**WHAT YOU NEED TO DO**
• 1. In the golf iron passage, which two design features make hybrid sets ideal for beginners?
• 2. Extract everything in the golf iron passage from "More accomplished players" down to "own quality offerings.".

**EXERCISE PASSAGE**
▽

Like the widely-played hybrid woods that have gained a following in recent years, hybrid irons are a fusion of fairway wood technology and traditional iron design. Hybrid sets are graduated in design – the less-lofted irons bear a striking resemblance to metal woods, but the mid and short irons look gradually more traditional in design. Due to a wider sole and lower center of gravity, these sets are ideal for beginners as well as players who have trouble getting their irons airborne. Adams (A-OS and Redline series) and Callaway (RAZR X hybrid) sets are among the best known models available today, but comparable offerings from TaylorMade (Rocketballz), Cobra (S3), and Wilson (Di11 series) ensure that even the most discriminating golfers will find what they’re seeking in a quality iron.
The notable characteristics of game-improvement sets are wider soles, thicker toplines, and offset, the face of the club being set slightly back from the shaft. Known informally as “cavity-backs”, these irons boast expansive rear cavities behind the face of the club. Taken as a whole, all of these features promote a achieve higher launch while eliminating the tendency for “fading” or “slicing” – hitting shots that fall to the right during flight, often at the expense of distance and accuracy. If game-improvement is the iron type for you, consider the well-known models produced by TaylorMade (Burner HT and Burner Plus), Callaway (RAZR X), and Cleveland Golf (CG7 and CG16).
More accomplished players tend to gravitate towards midsize and blade irons, featuring thinner toplines, heavier clubheads, a smaller face area, and less offset. The most compact type of iron, “blades” or “musclebacks” are named for their fuller, smoother backs, which boast few (if any) game-improvement features. The principal benefit of these so-called “player’s irons” is workability and control, but it comes at a price – consistent technique is a must in order to product solid contact and repeatable results. For many years, Mizuno (MP-62) has been considered a go-to for the experienced iron player, but Callaway (RAZR X Forged) and Nike (VR Pro Combo) have recently challenged that reputation with their own quality offerings.

△

**INPUT DATA**
▽

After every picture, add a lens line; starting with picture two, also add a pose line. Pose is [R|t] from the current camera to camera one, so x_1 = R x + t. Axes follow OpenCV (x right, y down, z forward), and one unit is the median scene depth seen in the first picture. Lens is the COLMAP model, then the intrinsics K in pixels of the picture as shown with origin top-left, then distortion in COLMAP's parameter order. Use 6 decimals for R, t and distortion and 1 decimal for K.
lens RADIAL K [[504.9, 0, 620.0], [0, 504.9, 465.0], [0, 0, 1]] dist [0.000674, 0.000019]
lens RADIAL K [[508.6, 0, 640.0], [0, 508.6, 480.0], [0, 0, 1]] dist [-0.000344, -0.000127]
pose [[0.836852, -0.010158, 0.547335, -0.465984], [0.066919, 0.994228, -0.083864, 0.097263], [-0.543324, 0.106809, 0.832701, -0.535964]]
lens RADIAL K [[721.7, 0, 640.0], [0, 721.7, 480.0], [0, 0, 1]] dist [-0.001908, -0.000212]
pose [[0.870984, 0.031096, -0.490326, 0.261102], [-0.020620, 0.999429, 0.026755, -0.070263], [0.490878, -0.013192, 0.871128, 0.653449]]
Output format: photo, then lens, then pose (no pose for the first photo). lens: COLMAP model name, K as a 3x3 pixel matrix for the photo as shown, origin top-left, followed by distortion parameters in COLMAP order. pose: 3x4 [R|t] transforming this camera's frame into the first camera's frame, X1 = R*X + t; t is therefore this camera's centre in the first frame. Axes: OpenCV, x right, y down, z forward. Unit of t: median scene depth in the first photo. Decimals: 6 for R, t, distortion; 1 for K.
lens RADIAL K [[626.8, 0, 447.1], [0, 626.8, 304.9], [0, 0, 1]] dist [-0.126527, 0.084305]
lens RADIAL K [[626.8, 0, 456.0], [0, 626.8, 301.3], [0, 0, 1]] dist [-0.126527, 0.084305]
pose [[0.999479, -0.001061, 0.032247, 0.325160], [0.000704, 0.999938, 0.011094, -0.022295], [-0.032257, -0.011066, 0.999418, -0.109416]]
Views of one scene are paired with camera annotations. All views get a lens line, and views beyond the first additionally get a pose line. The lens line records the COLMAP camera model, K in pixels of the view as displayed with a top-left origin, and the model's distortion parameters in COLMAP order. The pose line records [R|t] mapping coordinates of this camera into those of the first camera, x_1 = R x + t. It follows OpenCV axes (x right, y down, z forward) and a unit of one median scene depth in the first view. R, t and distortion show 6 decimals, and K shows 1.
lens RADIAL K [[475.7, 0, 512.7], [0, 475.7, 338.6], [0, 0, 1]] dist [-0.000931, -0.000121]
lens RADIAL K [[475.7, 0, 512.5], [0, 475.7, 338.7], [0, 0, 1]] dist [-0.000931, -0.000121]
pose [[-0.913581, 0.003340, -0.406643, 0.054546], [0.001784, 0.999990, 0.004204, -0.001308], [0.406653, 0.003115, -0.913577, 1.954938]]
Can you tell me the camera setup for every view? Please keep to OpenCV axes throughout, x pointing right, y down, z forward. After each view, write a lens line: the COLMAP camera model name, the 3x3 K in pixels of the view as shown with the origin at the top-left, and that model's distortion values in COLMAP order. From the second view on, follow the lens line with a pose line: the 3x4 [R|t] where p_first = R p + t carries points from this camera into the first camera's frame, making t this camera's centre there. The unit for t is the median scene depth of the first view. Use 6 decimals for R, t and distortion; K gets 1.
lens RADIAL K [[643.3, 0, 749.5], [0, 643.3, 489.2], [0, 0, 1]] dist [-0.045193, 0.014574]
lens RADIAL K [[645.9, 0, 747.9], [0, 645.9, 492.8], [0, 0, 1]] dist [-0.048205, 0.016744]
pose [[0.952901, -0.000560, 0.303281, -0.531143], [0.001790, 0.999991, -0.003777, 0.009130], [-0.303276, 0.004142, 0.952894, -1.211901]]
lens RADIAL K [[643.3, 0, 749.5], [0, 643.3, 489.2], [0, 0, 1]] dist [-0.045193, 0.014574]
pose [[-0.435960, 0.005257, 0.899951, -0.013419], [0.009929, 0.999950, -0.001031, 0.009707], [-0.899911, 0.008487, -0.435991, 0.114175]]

△

**RESULTS**
• 1. A wider sole and a lower center of gravity.

• 2.
More accomplished players tend to gravitate towards midsize and blade irons, featuring thinner toplines, heavier clubheads, a smaller face area, and less offset. The most compact type of iron, “blades” or “musclebacks” are named for their fuller, smoother backs, which boast few (if any) game-improvement features. The principal benefit of these so-called “player’s irons” is workability and control, but it comes at a price – consistent technique is a must in order to product solid contact and repeatable results. For many years, Mizuno (MP-62) has been considered a go-to for the experienced iron player, but Callaway (RAZR X Forged) and Nike (VR Pro Combo) have recently challenged that reputation with their own quality offerings.